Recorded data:
***
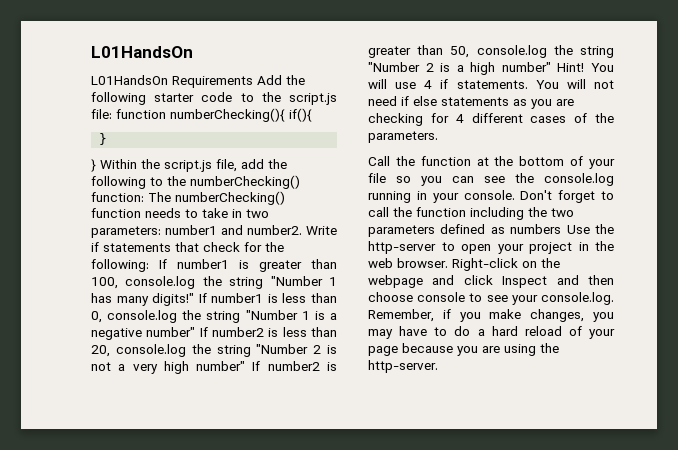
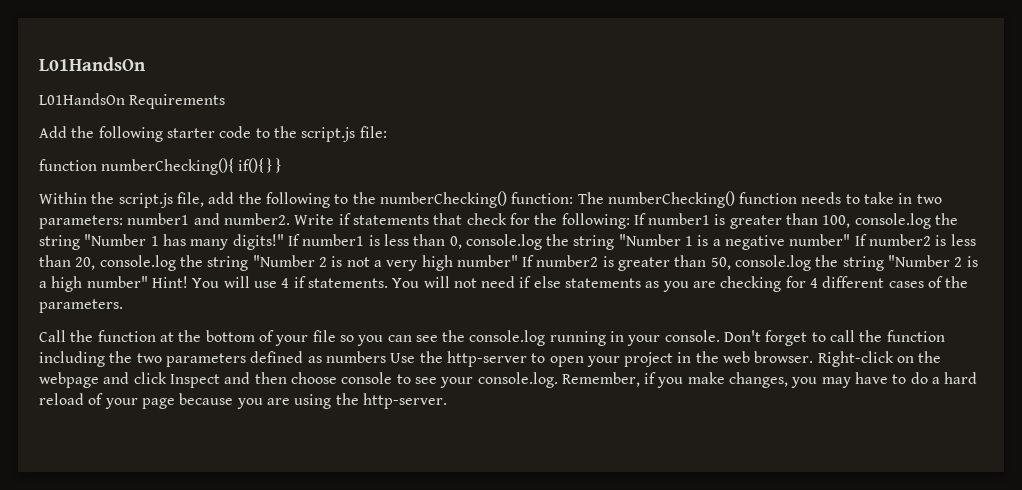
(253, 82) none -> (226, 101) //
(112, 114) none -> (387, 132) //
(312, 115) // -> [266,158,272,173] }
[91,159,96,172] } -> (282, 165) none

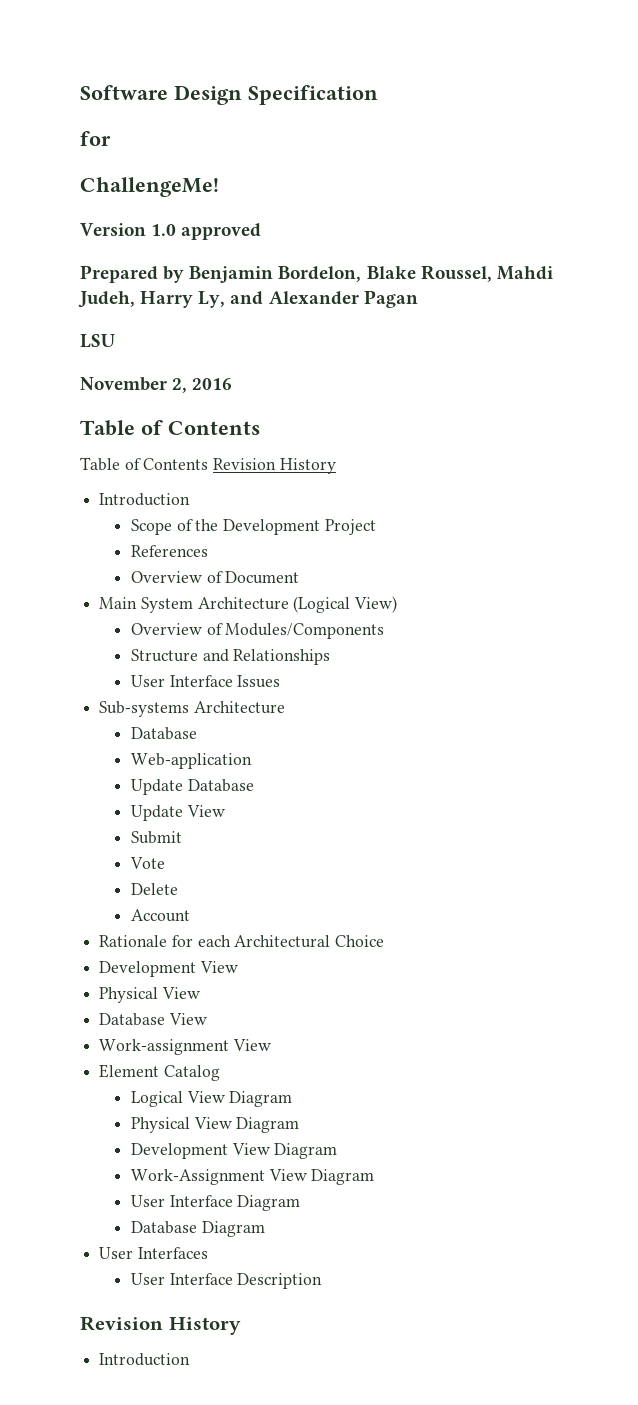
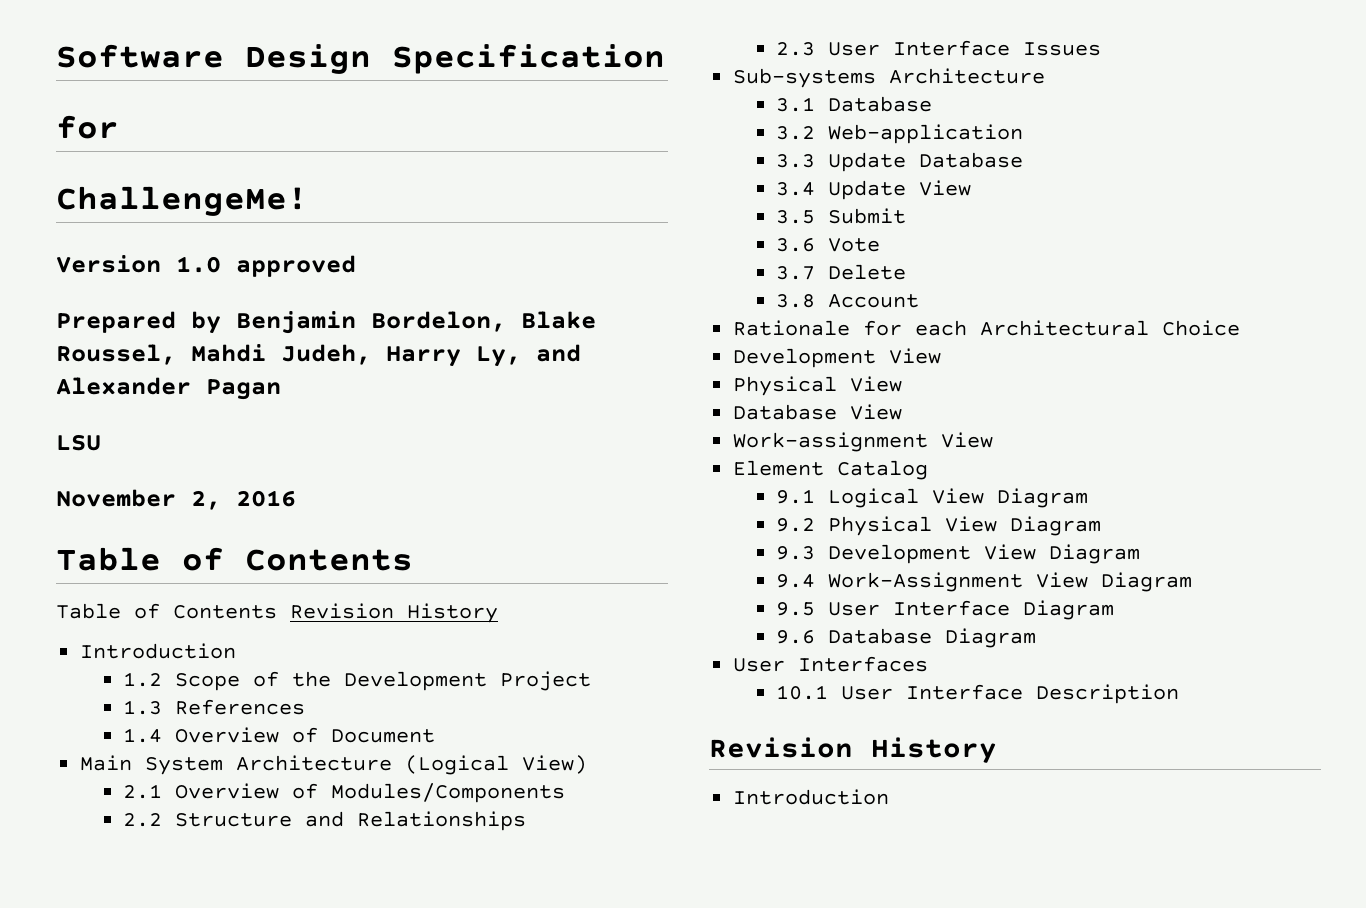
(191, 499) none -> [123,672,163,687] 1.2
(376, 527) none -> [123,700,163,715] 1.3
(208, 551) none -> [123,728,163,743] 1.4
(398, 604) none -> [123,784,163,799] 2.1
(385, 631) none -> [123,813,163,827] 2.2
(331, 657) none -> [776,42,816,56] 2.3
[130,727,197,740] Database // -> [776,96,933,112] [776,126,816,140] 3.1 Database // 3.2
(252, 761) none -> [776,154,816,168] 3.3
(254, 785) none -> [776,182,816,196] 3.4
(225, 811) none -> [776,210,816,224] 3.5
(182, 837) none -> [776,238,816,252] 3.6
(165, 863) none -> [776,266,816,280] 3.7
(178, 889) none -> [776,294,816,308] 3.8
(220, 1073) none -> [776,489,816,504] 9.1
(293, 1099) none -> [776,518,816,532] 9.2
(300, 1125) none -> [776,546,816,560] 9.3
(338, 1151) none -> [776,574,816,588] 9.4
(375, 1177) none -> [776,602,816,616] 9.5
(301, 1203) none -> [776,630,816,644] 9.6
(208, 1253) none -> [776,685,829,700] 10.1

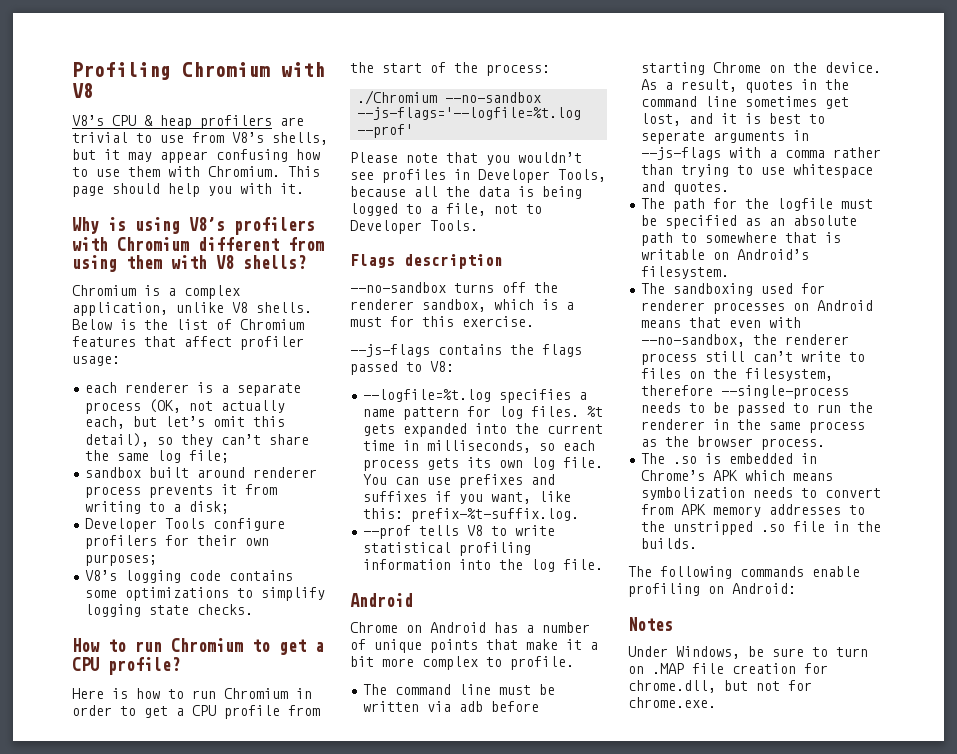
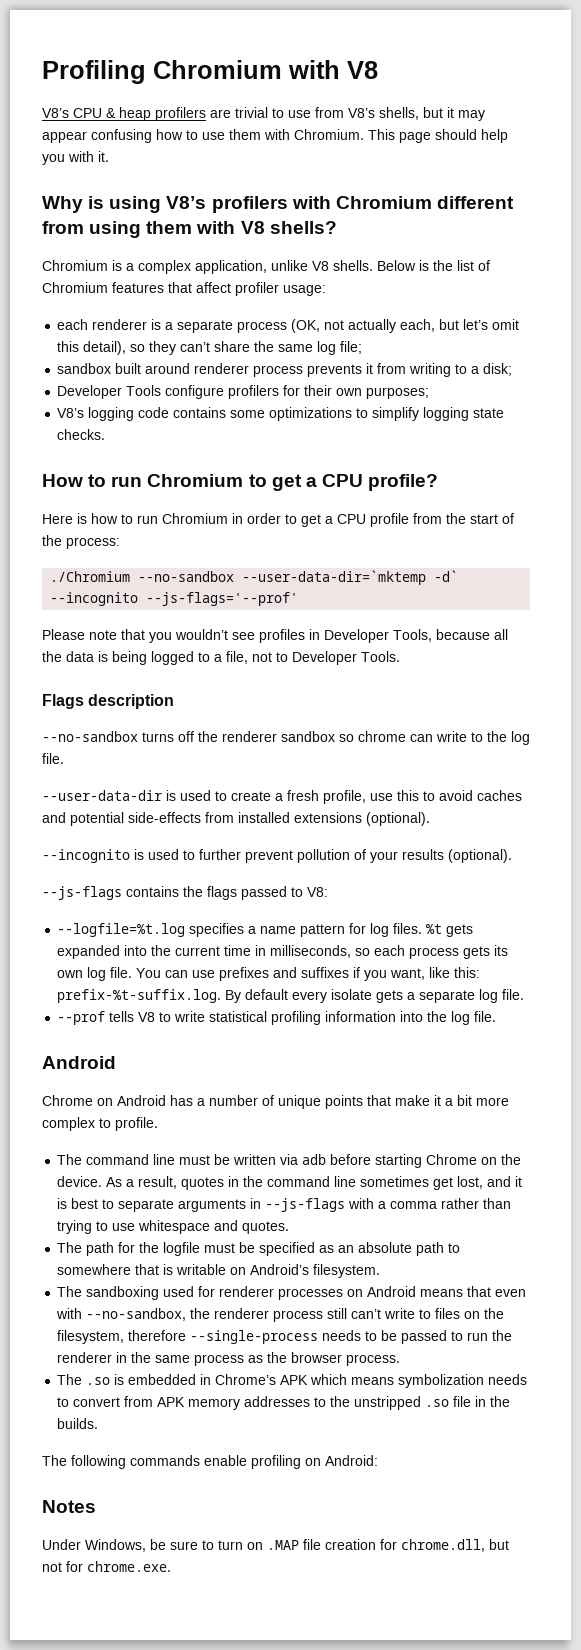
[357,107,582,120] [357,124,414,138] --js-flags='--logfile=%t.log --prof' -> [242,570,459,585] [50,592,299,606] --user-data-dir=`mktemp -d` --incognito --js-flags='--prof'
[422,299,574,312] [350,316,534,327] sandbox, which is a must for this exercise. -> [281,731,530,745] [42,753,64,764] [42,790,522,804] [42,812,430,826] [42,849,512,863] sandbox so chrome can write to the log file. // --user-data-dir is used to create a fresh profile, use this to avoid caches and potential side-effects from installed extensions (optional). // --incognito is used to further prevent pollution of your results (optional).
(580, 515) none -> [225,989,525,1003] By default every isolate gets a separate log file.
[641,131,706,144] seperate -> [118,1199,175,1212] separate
***
### Problem
What you return must match, character for character, the lines above from the one with "(112, 114) none -> (387, 132) //" through the one with "(208, 1253) none -> [776,685,829,700] 10.1", minus any pictures.

### Answer section
(112, 114) none -> (387, 132) //
(312, 115) // -> [266,158,272,173] }
[91,159,96,172] } -> (282, 165) none

(191, 499) none -> [123,672,163,687] 1.2
(376, 527) none -> [123,700,163,715] 1.3
(208, 551) none -> [123,728,163,743] 1.4
(398, 604) none -> [123,784,163,799] 2.1
(385, 631) none -> [123,813,163,827] 2.2
(331, 657) none -> [776,42,816,56] 2.3
[130,727,197,740] Database // -> [776,96,933,112] [776,126,816,140] 3.1 Database // 3.2
(252, 761) none -> [776,154,816,168] 3.3
(254, 785) none -> [776,182,816,196] 3.4
(225, 811) none -> [776,210,816,224] 3.5
(182, 837) none -> [776,238,816,252] 3.6
(165, 863) none -> [776,266,816,280] 3.7
(178, 889) none -> [776,294,816,308] 3.8
(220, 1073) none -> [776,489,816,504] 9.1
(293, 1099) none -> [776,518,816,532] 9.2
(300, 1125) none -> [776,546,816,560] 9.3
(338, 1151) none -> [776,574,816,588] 9.4
(375, 1177) none -> [776,602,816,616] 9.5
(301, 1203) none -> [776,630,816,644] 9.6
(208, 1253) none -> [776,685,829,700] 10.1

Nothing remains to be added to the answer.